- **WORK INSTRUCTIONS**
From the entries below, please output exactly the lines starting at the one containing "como resultado un consumo sin" and ending at the one containing "entre naciones. Sin embargo, por mucho", both included.

- - - - -

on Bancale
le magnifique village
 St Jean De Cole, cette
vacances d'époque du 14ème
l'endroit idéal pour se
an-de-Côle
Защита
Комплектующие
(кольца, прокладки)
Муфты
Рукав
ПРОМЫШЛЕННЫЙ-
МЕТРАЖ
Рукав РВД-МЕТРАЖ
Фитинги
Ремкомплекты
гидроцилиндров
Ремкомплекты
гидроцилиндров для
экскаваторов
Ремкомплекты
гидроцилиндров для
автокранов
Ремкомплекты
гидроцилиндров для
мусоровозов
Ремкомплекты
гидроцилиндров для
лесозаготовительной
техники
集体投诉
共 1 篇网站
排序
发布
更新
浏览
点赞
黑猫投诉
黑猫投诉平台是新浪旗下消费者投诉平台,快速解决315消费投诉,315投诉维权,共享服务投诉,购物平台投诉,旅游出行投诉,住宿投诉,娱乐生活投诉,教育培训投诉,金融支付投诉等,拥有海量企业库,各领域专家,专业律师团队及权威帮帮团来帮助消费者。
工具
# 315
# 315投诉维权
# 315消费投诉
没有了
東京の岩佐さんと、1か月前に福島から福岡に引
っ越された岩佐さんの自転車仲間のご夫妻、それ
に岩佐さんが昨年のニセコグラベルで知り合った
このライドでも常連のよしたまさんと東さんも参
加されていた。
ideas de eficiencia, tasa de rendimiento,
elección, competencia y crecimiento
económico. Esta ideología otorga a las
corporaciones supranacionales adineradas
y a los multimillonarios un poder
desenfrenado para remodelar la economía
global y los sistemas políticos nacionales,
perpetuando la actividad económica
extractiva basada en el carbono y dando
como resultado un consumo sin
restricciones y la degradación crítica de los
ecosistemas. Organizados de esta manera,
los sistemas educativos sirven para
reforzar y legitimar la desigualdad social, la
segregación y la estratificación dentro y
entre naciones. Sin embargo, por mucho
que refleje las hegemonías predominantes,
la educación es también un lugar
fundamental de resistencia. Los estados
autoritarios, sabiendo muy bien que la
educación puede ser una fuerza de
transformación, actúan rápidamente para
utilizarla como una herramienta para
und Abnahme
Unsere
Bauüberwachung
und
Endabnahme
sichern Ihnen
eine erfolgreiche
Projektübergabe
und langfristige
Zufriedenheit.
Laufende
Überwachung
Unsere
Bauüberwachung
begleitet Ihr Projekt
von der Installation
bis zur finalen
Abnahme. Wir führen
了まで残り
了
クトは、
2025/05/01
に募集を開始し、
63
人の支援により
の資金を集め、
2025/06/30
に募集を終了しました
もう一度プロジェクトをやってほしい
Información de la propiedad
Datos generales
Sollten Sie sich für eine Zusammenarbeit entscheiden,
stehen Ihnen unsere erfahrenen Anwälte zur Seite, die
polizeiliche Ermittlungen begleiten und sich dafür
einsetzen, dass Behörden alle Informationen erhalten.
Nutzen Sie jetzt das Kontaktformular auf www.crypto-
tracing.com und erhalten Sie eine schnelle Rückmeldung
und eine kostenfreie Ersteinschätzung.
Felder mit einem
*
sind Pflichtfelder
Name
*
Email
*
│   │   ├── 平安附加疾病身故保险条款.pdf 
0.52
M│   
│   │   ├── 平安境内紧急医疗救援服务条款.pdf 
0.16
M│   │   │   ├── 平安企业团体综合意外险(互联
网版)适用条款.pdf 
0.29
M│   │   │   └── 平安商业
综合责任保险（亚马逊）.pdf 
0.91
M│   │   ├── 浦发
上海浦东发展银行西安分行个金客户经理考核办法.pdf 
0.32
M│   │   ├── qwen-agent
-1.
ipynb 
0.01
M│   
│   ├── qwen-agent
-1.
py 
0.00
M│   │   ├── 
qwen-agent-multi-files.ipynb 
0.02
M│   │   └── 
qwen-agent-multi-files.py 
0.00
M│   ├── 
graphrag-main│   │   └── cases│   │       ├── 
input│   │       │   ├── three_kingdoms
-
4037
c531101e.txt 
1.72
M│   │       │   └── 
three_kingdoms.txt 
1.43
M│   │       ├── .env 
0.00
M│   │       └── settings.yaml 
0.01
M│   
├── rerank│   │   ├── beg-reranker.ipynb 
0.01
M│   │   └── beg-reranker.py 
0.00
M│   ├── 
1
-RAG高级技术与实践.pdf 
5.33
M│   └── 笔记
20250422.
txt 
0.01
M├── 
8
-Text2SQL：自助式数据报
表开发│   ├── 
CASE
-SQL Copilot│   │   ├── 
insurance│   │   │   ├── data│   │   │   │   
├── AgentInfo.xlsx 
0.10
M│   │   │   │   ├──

- - - - -

- **TASK RESULT**
como resultado un consumo sin
restricciones y la degradación crítica de los
ecosistemas. Organizados de esta manera,
los sistemas educativos sirven para
reforzar y legitimar la desigualdad social, la
segregación y la estratificación dentro y
entre naciones. Sin embargo, por mucho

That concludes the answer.